The difficulty in the concept is that our desires, choices, and actions are partly caused by factors beyond our control, including the factors originally responsible for our characters. So, true autonomy may seem like a myth.

However, the concept is important, as it is plausible to argue that only agents acting autonomously are responsible for their actions.

But this idea also leads to quicksand: autonomy is often contrasted with the state of being “enslaved” by bad desires. But if only the self-employed can be held responsible, it quickly follows that no one is responsible for wrongdoing.

Proposals to defend the concept include describing agents as autonomous when they are under the influence only of reason, when they can identify with the motivations that drive them to act, or when they are capable of acting to change their motivations if they cannot identify with they.

Agents are heteronomous if their will is under the control of another.

It should be noted that the pair is not exhaustive: an agent may cease to be autonomous due to external factors that do not include control by another, but only other types of restraint and compulsion.

In Kant’s ethics, the terms are more specific. Autonomy is the ability to know what morality requires of us, and it functions not as freedom to pursue our ends, but as the power of an agent to act on objective and universally valid rules of conduct, certified only by reason.

Heteronomy is the condition of acting according to wishes, which are not legislated by reason. The centrality of autonomy is challenged by ethical theorists, including many feminists, who see it as a fantasy that masks the social and personal sources of all thought and action.

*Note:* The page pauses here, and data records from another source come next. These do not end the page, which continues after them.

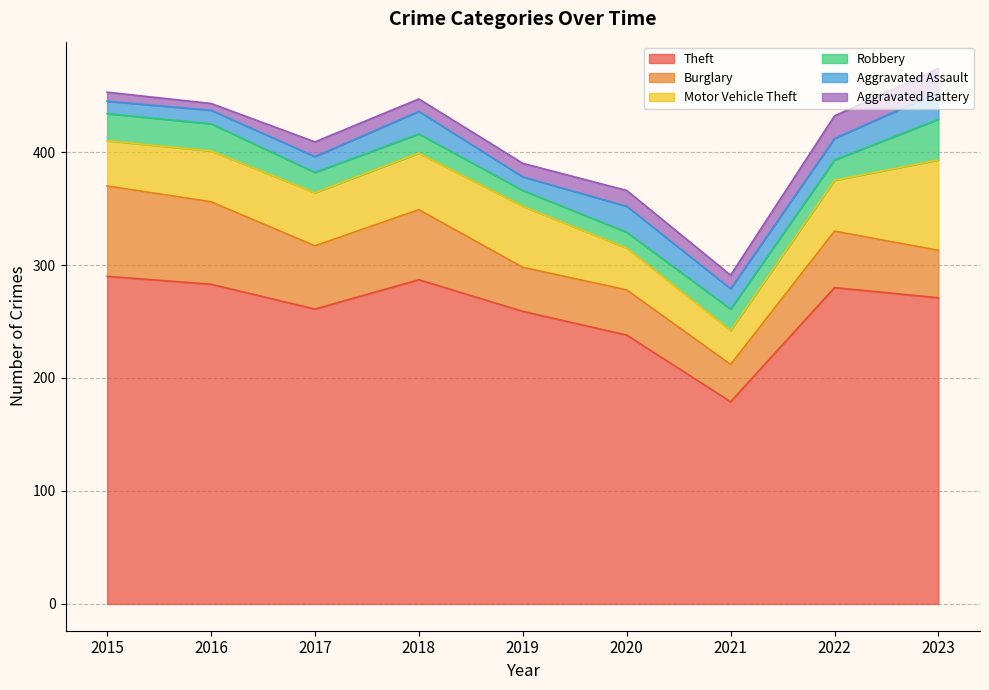

Which series has the widest spread of values?

Theft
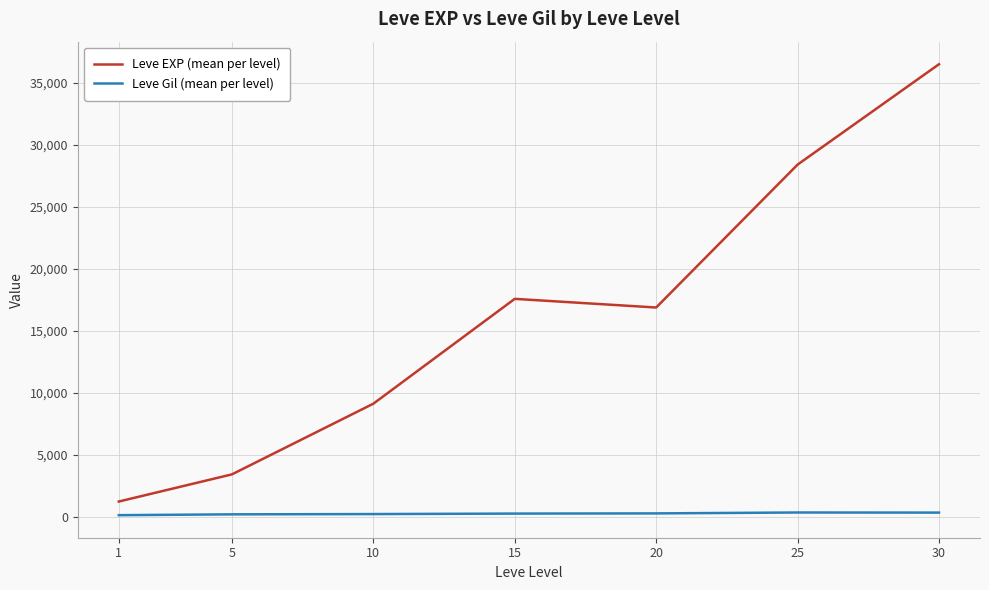

True or false: Leve Gil (mean per level) and Leve EXP (mean per level) intersect in this chart.

False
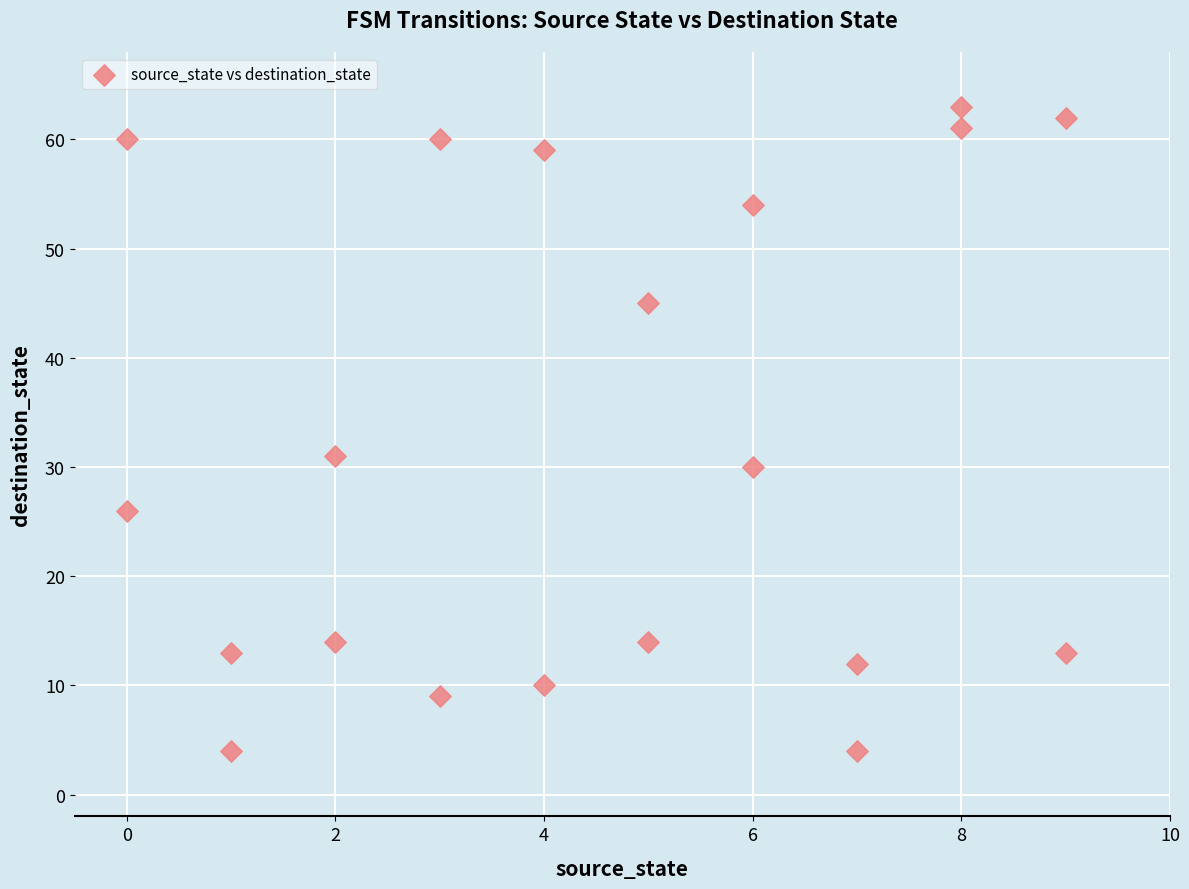

What is the range of X values (max minus min)?

9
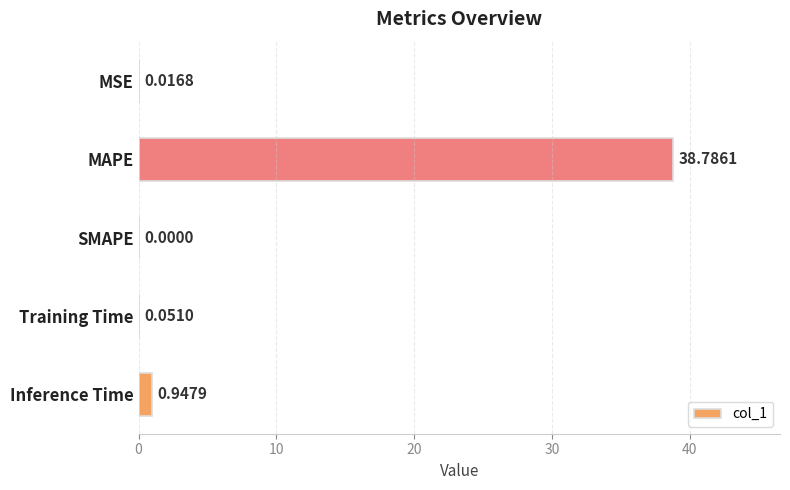

How many distinct data groups are displayed?

1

Heteronomous morality and autonomous morality

Heteronomous morality is characterized by moral realism, which arises as a consequence of operational egocentricity (inability to differentiate the psychic from the physical) and which leads the child to consider the contents of consciousness as if they were material.

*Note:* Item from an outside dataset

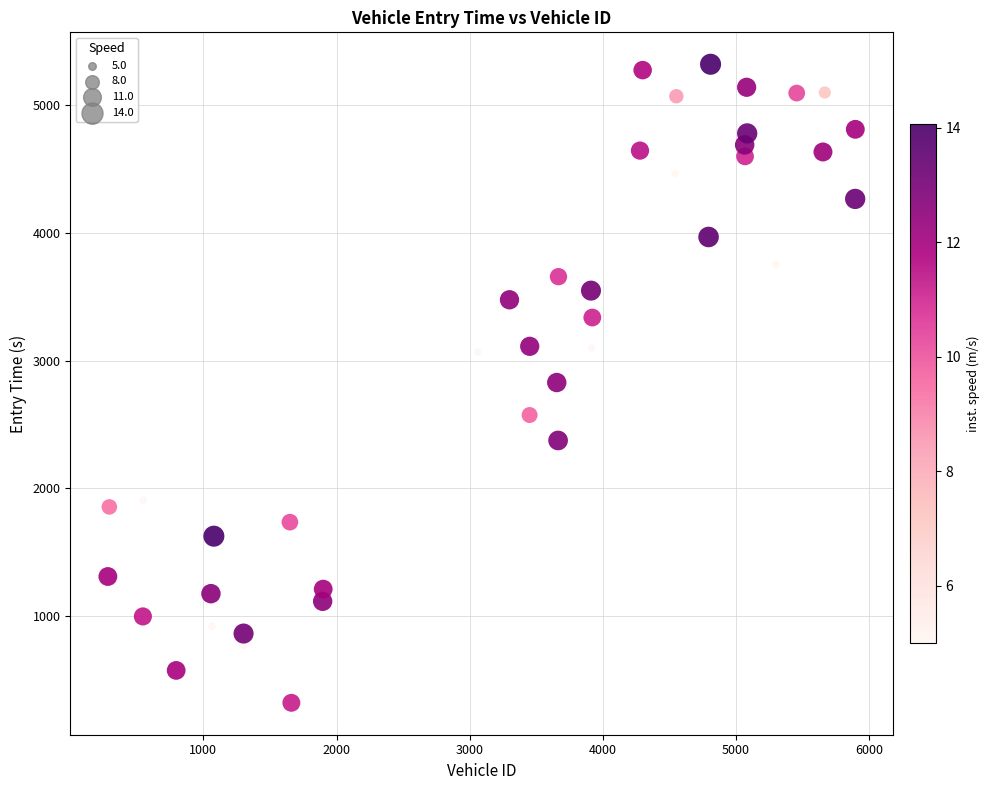

What is the range of X values (max minus min)?

5613.0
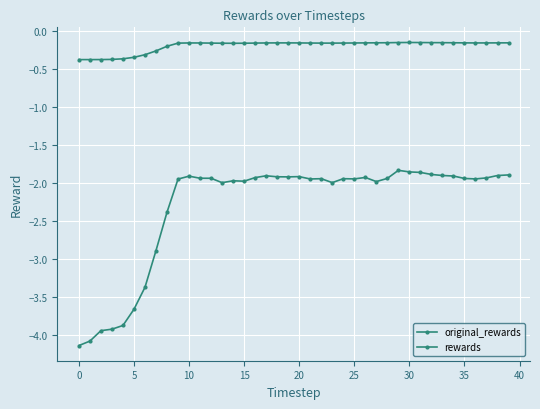

Rank the series by their maximum value, from lowest to highest.

rewards, original_rewards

Among the main manifestations of this moral realism, it is worth highlighting:

  • The consideration of liability “focusing” only on the material consequences of the action, without taking into account the intention of the action or the circumstances surrounding it.
  • The confusion of physical laws with moral laws.
  • The identification of the lie with the error.
  • Consideration of the rule to the letter and not in its spirit (realism of detail).

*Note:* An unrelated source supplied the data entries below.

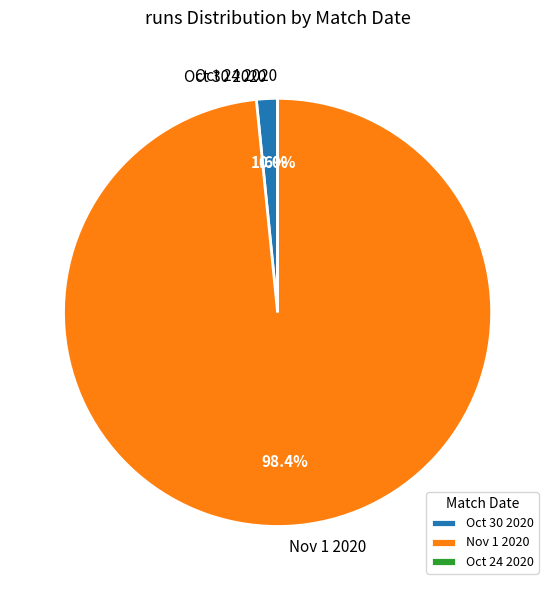

Which slice is the smallest?

Oct 24 2020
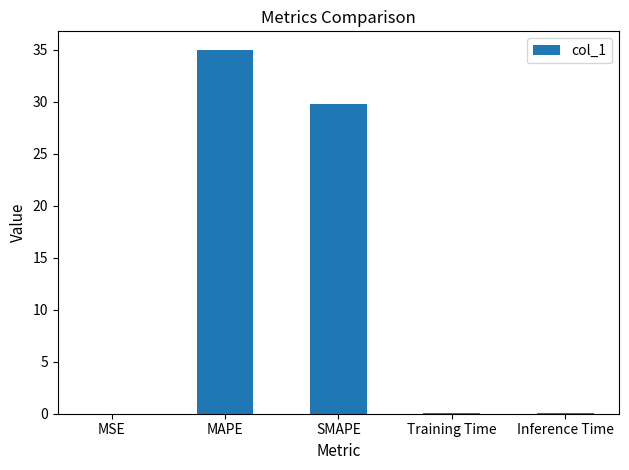

Which label corresponds to the largest value in the chart?

MAPE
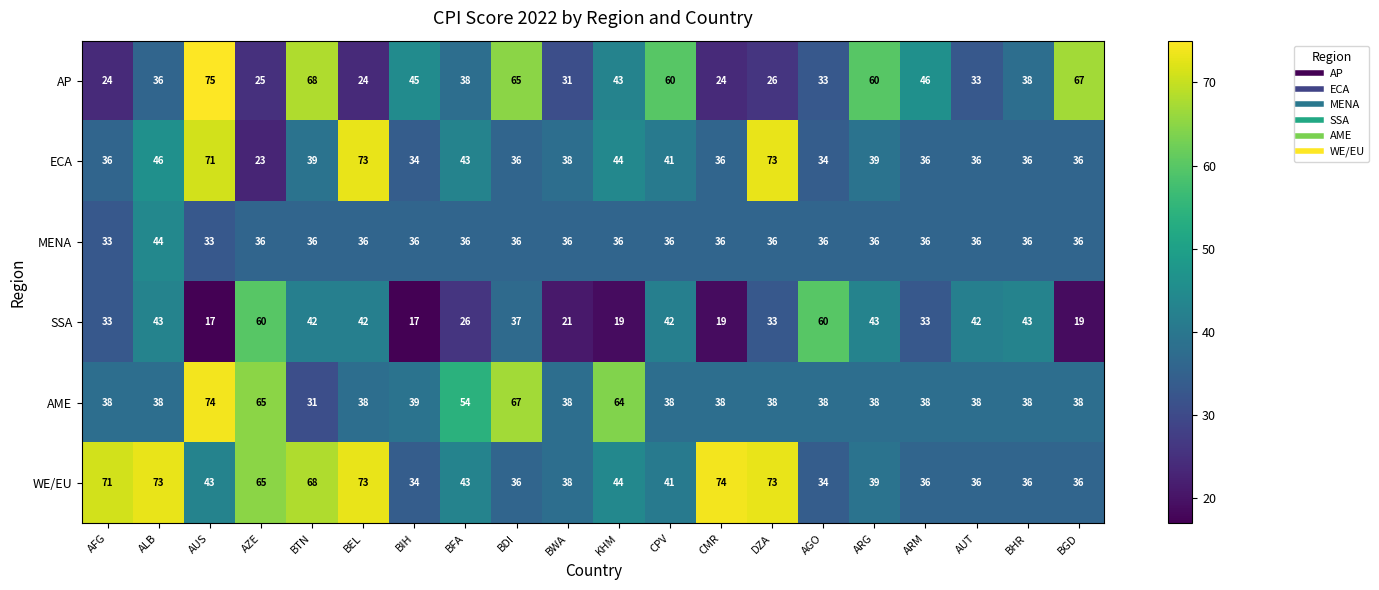

At which category does the chart reach its peak across all series?

AUS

Moral realism begins to overcome at the same time other characteristics of representational egocentricity around the age of six or seven.

It is in this age that heteronomous morality begins to be abandoned and an autonomous morality begins to be built; although this will not develop in its entirety, according to Piaget, until approximately eleven or twelve years old.

Characteristics of heteronomy

Heteronomous morality is characterized by:

  • Be imposed from the outside and have a coercive character, based on unilateral respect and pressure relationships.
  • A defective compliance with the rules, since being external to the individual he tends to deform them.
  • A conception of justice as atonement, within which the role of punishment is to oblige the offense to atone, for which it is considered that the punishment is absolutely necessary and that it must be painful.
  • The examples that are proposed from heteronomous morality to punish imply strong and arbitrary sanctions; the only relationship they have with the offense is proportionality.

Autonomous morality, on the contrary, arises from the individual himself as a set of
principles of justice.

It is based on the principle of equality, mutual respect and cooperative relationships. The practice is correct because it is the result of a free and rational decision.

The notion of justice is based on reciprocity. Punishments are no longer considered necessary. Its function is to restore the balance that may have been broken as a result of an immoral action.